**What to do**
- a) Echo the biographical passage about Rofé below word for word, beginning at the words "Since 1959, Rofé" and stopping after "MA), Bloomington (Indiana).".
- b) From the biographical passage about Rofé below, list every teacher named as having taught him Bible.
- c) Please continue the biographical passage about Rofé below with the next part, picking up after its final sentence.

**Document section**

Rofé was born in Pisa, Italy in 1932. His father, Gersh Roifer was active in the Zionist movement and directed the maritime school of the Betar movement in Civitavecchia. His mother, Matilde Gallichi, taught classics at high school; she was descended from a family that had lived in Tuscany for generations. Before his death in August 1938, Gersh Roifer directed his wife to make Aliyah (immigration to the Land of Israel) with the children. In the fall of 1939 the family settled in the Land of Israel. Rofe' attended schools in various places in this country and graduated from the Ohel Shem high school in Ramat Gan. At the Hebrew University he studied Hebrew Bible and the History of Israel. His teachers in Bible were M.D. Cassuto, Y. Kaufmann, I.L. Seeligmann, S. Talmon, M. Weiss, M. Haran, S.E. Loewenstamm; in History of Israel – B. Mazar, A. Malamat, A. Shalit; in Assyriology – H. Tadmor, in Hebrew Language – N. H. Tur-Sinai, E.Y. Kutscher, , S. Morag; in History of Religions – D. Flusser, R.J.Z. Werblowsky. Rofe' wrote his dissertation under the supervision of I.L. Seeligmann, obtaining his Ph.D. in 1970.

Since 1959, Rofé has taught in the following academic institutions: The Hebrew University of Jerusalem, Haifa University, University of Pennsylvania (Philadelphia), Ben-Gurion University of the Negev (Beer Sheva), Yale University (New Haven, CT), Università degli Studi di Firenze (Italy), The Jewish Theological Seminary in New York, The Humanistic University in Moscow, Hebrew Union College in Cincinnati (Ohio), (Rome, Italy), Studium Biblicum Franciscanum (Jerusalem), University of São Paulo (Brazil), Ariel University Center of Samaria, (Palermo, Italy). In addition he offered guest lectures in the following universities: Rome, Pisa, Turin, , Venice, Catania (Sicily), Sorbon (Paris), Marburg, Göttingen, Tübingen (Germany), Columbia (New York), Brandeis (Waltham, MA), Bloomington (Indiana).

**Dataset content**
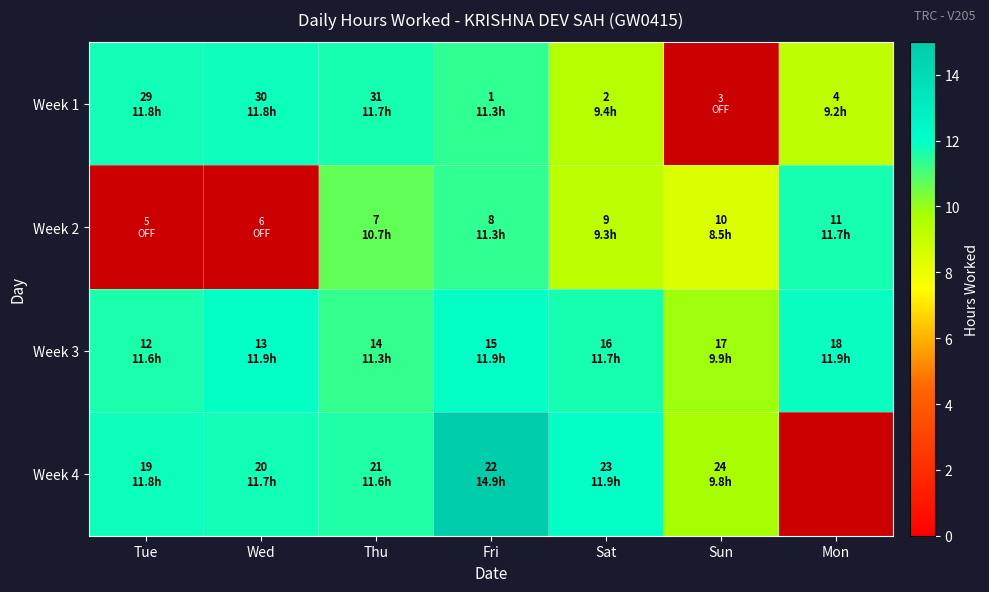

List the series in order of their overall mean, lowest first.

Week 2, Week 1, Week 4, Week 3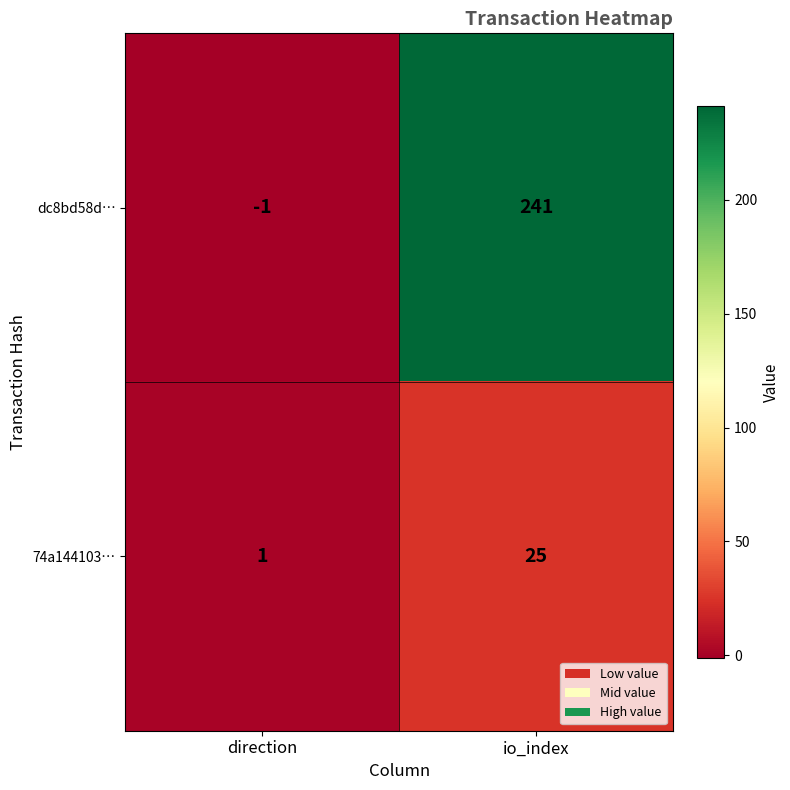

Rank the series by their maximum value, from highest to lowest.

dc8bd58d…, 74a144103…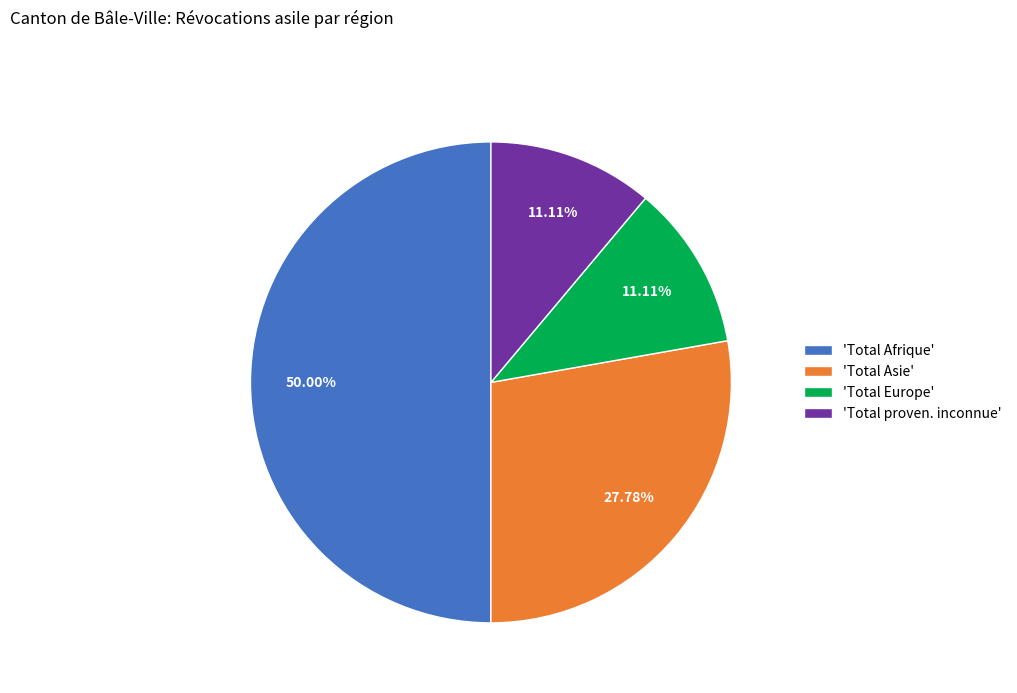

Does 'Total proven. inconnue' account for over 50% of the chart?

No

**Answers to this exercise**
- a)
Since 1959, Rofé has taught in the following academic institutions: The Hebrew University of Jerusalem, Haifa University, University of Pennsylvania (Philadelphia), Ben-Gurion University of the Negev (Beer Sheva), Yale University (New Haven, CT), Università degli Studi di Firenze (Italy), The Jewish Theological Seminary in New York, The Humanistic University in Moscow, Hebrew Union College in Cincinnati (Ohio), (Rome, Italy), Studium Biblicum Franciscanum (Jerusalem), University of São Paulo (Brazil), Ariel University Center of Samaria, (Palermo, Italy). In addition he offered guest lectures in the following universities: Rome, Pisa, Turin, , Venice, Catania (Sicily), Sorbon (Paris), Marburg, Göttingen, Tübingen (Germany), Columbia (New York), Brandeis (Waltham, MA), Bloomington (Indiana).

- b) M.D. Cassuto, Y. Kaufmann, I.L. Seeligmann, S. Talmon, M. Weiss, M. Haran, S.E. Loewenstamm

- c)
Rofé taught at the Hebrew University for nearly forty years. He was promoted to full professorship in 1986 and retired in 2000. He had served twice as head of the Department of Bible. He co-edited the series of monographs Jerusalem Bible Studies between the years 1979-1986 and has been editor and coeditor of Textus, Studies of the Hebrew University Bible Project, between the years 1995–2009.

Rofé married Esther Kessler in 1954. They have four children, grandchildren and great grandchildren.

Research[]

Rofé has contributed to three fields of study in the Hebrew Bible: textual criticism, history of literature, and history of the Israelite religion. In his research he strives to integrate these fields, because each one of them is advanced by perceptions obtained in the other two.

1. His first book, The Israelite Belief in Angels (Ph.D. dissertation, 1969, Hebrew, published 1979 [1] ) hypothesizes that the Hebrew belief in angels was an attempt at fitting ancient polytheistic traditions into the frame of a monotheistic faith. He suggests that the Hebrew term "the destroying angel" actually refers to the Canaanite god Reshep, and that the site of Bethel (which is Hebrew for "house of God") actually deals with a pagan god, who he claims is present in extra-biblical sources. This was one of the aspects of the ancient biblical angelology in pre-exilic times. He suggests that the Septuagint, in Gen 32: 2-3 and Deut 32: 8-9, 43, provides evidence of this possible change in Hebrew paradigms. If true, he claims that such a polytheistic origin of the belief in angels could explain why passages of Scripture attributed to D and P (two proposed partial content sources for the Pentateuch) silence all mentions of angels. Both Qoheleth and the Sadducees later developed an aversion to believing in angels; however, by that time, a full-fledged angelology was developing amidst apocalyptic circles.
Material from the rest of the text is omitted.